Persistence Control Engineering, Containing Genetic Circuits in Evolving Systems

Date: 

Monday, May 22, 2023 - 3:30pm to 4:30pm

Location: 

ESB 1001

Speaker: 

Dr. Robert Egbert

Living systems persist by balancing the expediency of function with the capacity for adaptation through regulatory and evolutionary means. Synthetic biology efforts disrupt this balance, most often by crudely enhancing function at the expense of stability. Whether in the bioreactor, the human gut, or the rhizosphere, engineered microbial systems are not intended to operate over evolutionary time scales, suggesting genome design rules that prioritize cellular resources for function over adaptation could define a new balance that does not compromise stability.
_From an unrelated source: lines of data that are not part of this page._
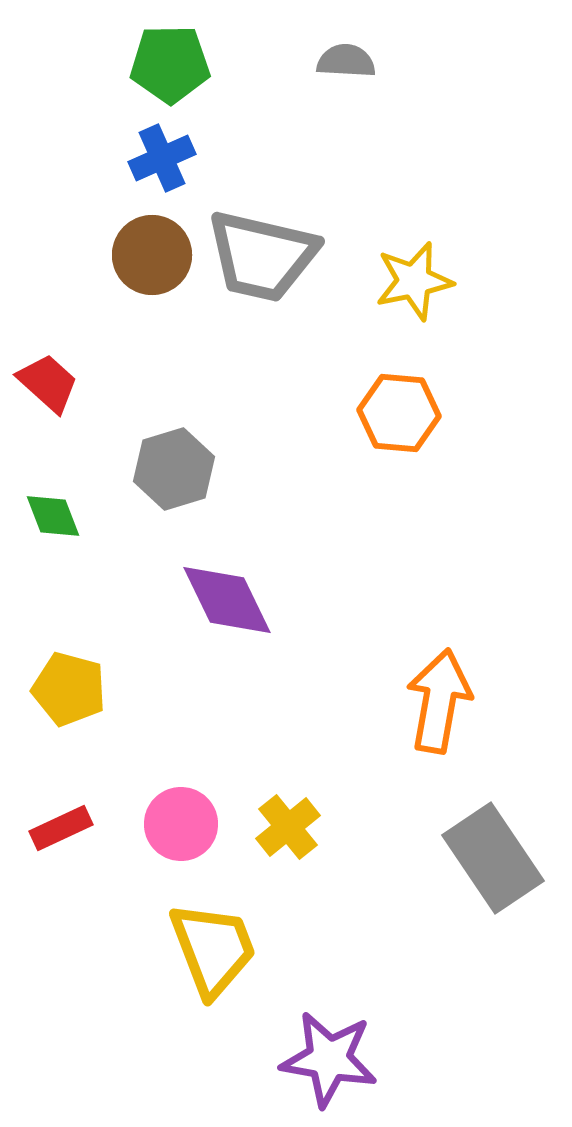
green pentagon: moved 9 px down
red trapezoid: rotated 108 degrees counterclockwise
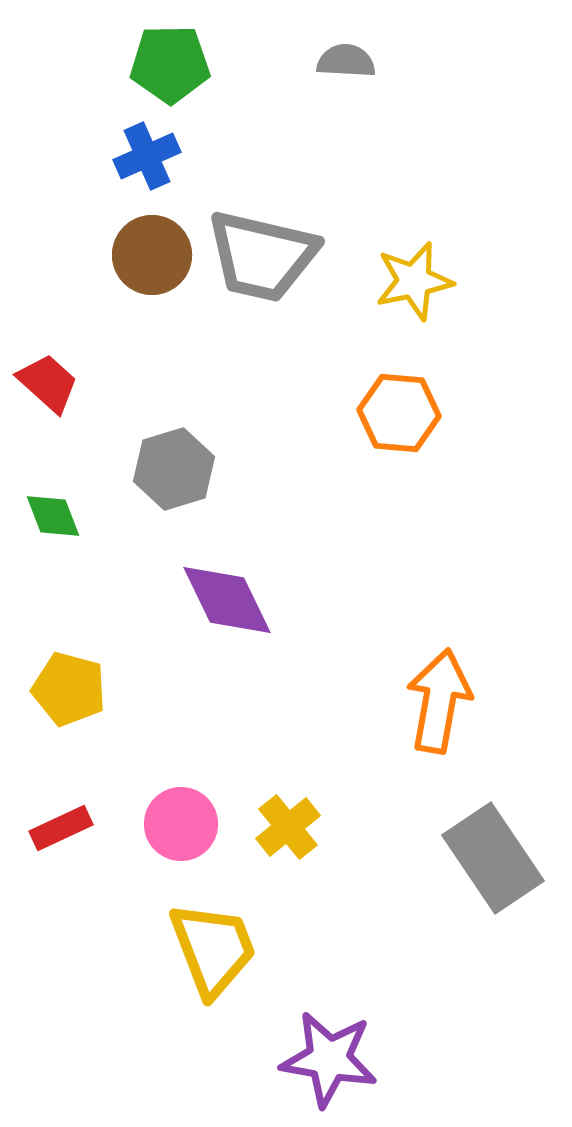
blue cross: moved 15 px left, 2 px up
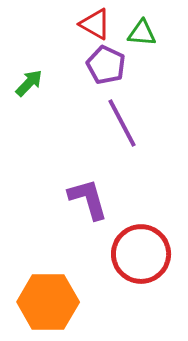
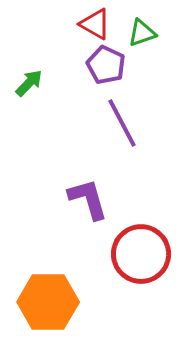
green triangle: rotated 24 degrees counterclockwise
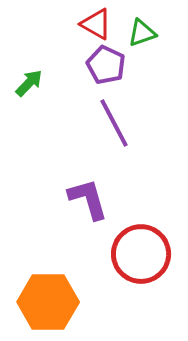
red triangle: moved 1 px right
purple line: moved 8 px left
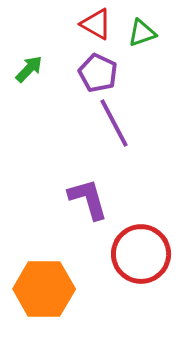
purple pentagon: moved 8 px left, 8 px down
green arrow: moved 14 px up
orange hexagon: moved 4 px left, 13 px up
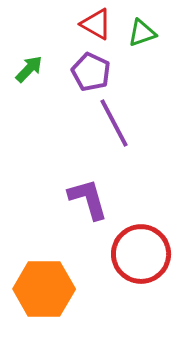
purple pentagon: moved 7 px left, 1 px up
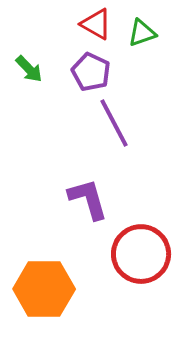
green arrow: rotated 92 degrees clockwise
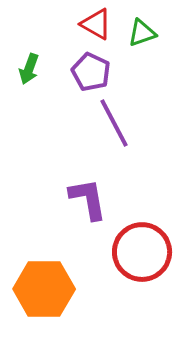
green arrow: rotated 64 degrees clockwise
purple L-shape: rotated 6 degrees clockwise
red circle: moved 1 px right, 2 px up
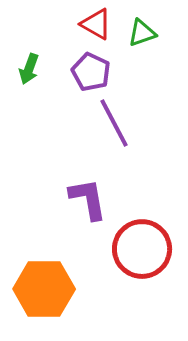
red circle: moved 3 px up
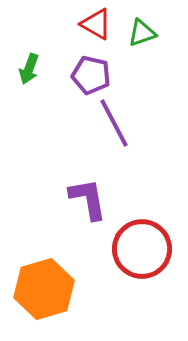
purple pentagon: moved 3 px down; rotated 12 degrees counterclockwise
orange hexagon: rotated 16 degrees counterclockwise
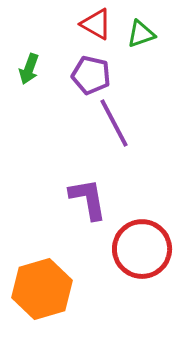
green triangle: moved 1 px left, 1 px down
orange hexagon: moved 2 px left
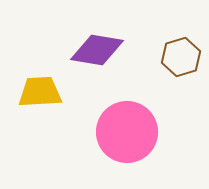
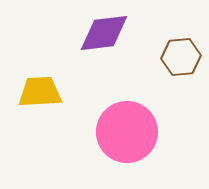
purple diamond: moved 7 px right, 17 px up; rotated 16 degrees counterclockwise
brown hexagon: rotated 12 degrees clockwise
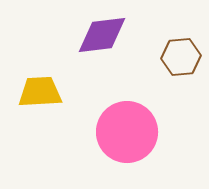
purple diamond: moved 2 px left, 2 px down
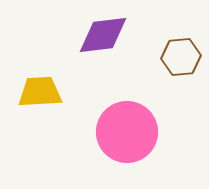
purple diamond: moved 1 px right
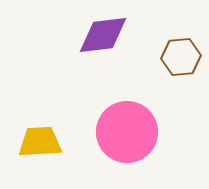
yellow trapezoid: moved 50 px down
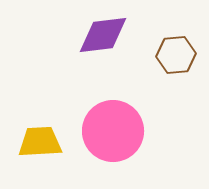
brown hexagon: moved 5 px left, 2 px up
pink circle: moved 14 px left, 1 px up
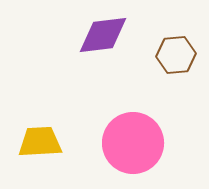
pink circle: moved 20 px right, 12 px down
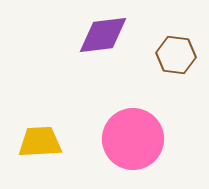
brown hexagon: rotated 12 degrees clockwise
pink circle: moved 4 px up
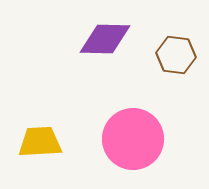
purple diamond: moved 2 px right, 4 px down; rotated 8 degrees clockwise
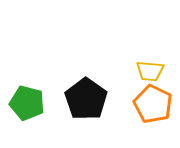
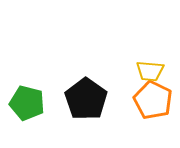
orange pentagon: moved 4 px up
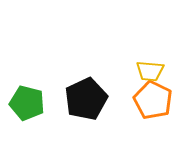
black pentagon: rotated 12 degrees clockwise
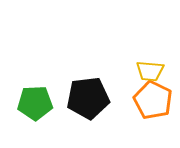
black pentagon: moved 2 px right, 1 px up; rotated 18 degrees clockwise
green pentagon: moved 8 px right; rotated 16 degrees counterclockwise
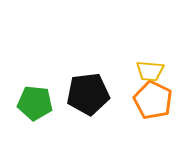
black pentagon: moved 4 px up
green pentagon: rotated 8 degrees clockwise
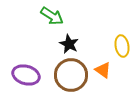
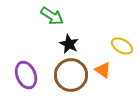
yellow ellipse: rotated 50 degrees counterclockwise
purple ellipse: rotated 52 degrees clockwise
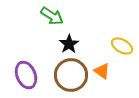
black star: rotated 12 degrees clockwise
orange triangle: moved 1 px left, 1 px down
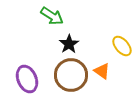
yellow ellipse: rotated 20 degrees clockwise
purple ellipse: moved 1 px right, 4 px down
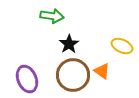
green arrow: rotated 25 degrees counterclockwise
yellow ellipse: rotated 25 degrees counterclockwise
brown circle: moved 2 px right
We are exploring genetic circuit design and genome engineering approaches that exploit stochastic and dispensable gene expression to create microbial strains and communities with defined persistence phenotypes. We characterize the parameter space of our designs using high-throughout gene assembly and genome integration approaches applied both to E. coli and to non-model soil and rhizosphere isolates. Our efforts include the design and implementation of a genetic toggle switch to engineer self-destructive altruism in bacteria, increasing cellular capacity for production of antimicrobial compounds through genome reduction, and the metabolic addiction of bacteria to exuded plant root metabolites. Ultimately, we aim to establish genome design rules to create dynamical, field-deployed microbial systems contained by defined spatial and temporal ecological that promote plant health and can be extended to other complex environments.